For a candlestick to be considered a shooting star, the formation must be on an upward or bullish trend, and the distance between the highest price for the day and the opening price must be more than twice as large as the shooting star's body. The distance between the lowest price for the day and the closing price must be very small or nonexistent.
BREAKING DOWN Shooting Star
Shooting stars indicate potential price tops and reversals. The shooting star candle is most effective when it forms after a series of at least three or more consecutive rising candles with higher highs. As the price rises, buyers get impatient waiting for a pull back, and leap frog over one another to purchase shares. Eventually, the buying frenzy hits a peak as the last of the immediate buyers jump into the stock (or any financial instrument) in a greed-driven panic to mark the highest high of the preceding series of candles.

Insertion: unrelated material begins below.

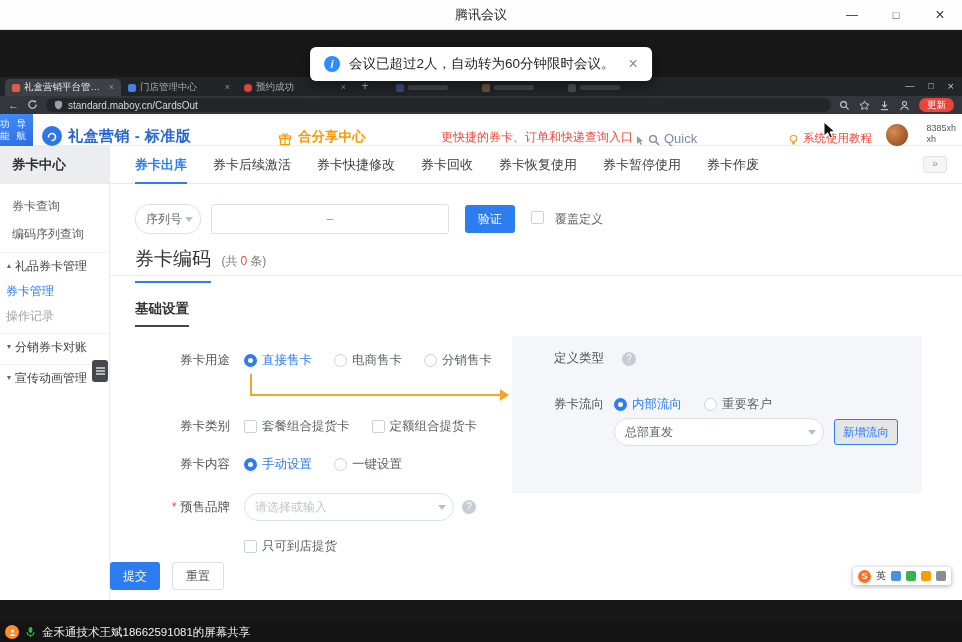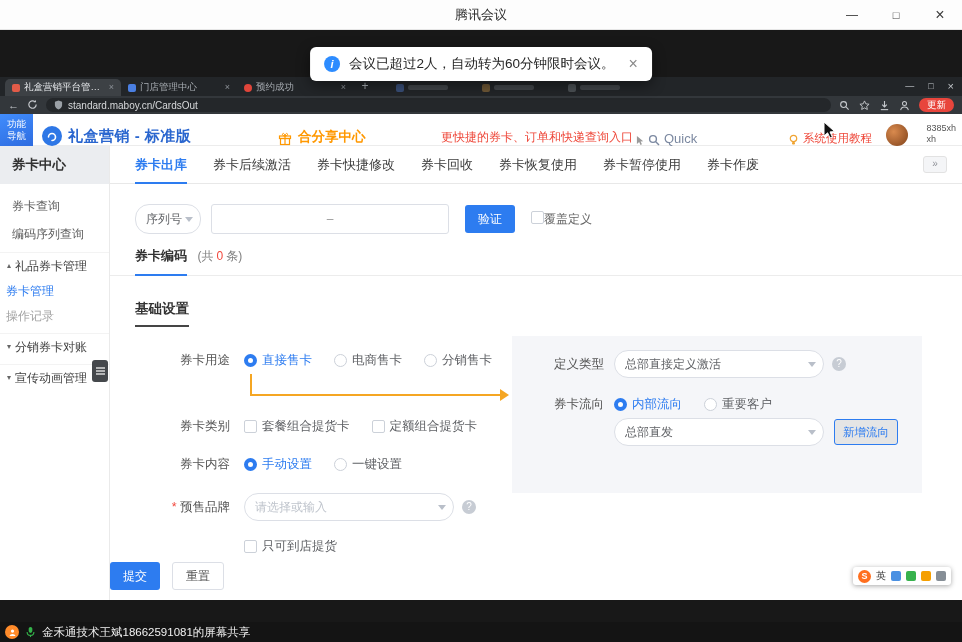"功能" .navtoggle { flex-direction: column -> row }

Psychology of Shooting Stars
The earlier buyers eventually begin to take profits, and short-sellers enter into the stock, causing an immediate price drop after hitting a new high. The candle closes with a wick or shadow that is at least twice the size of the body. The wick or shadow represents the buyers who are immediately under water as liquidity starts to dry up. This is the potential shooting star candle. The very next candle will confirm whether it is a shooting star or a continuation candle.
Shooting Star Confirmation
The candle that forms after the shooting star is what confirms the shooting star candle. The next candle must fail to make a higher high and then proceed to close under the close of the prior candle. This represents the trapped buyers who quickly realize they may have overpaid for the position as the price stops rising. When the second candle closes lower than the prior candle low, it indicates that every buyer on the shooting star candle is now underwater. The tension builds until the proverbial trap door opens. Greed turns into fear as liquidity vaporizes, which in turn causes more panic selling. This can form a new series of falling candles with lower lows, representing a price pullback that could turn into a trend reversal.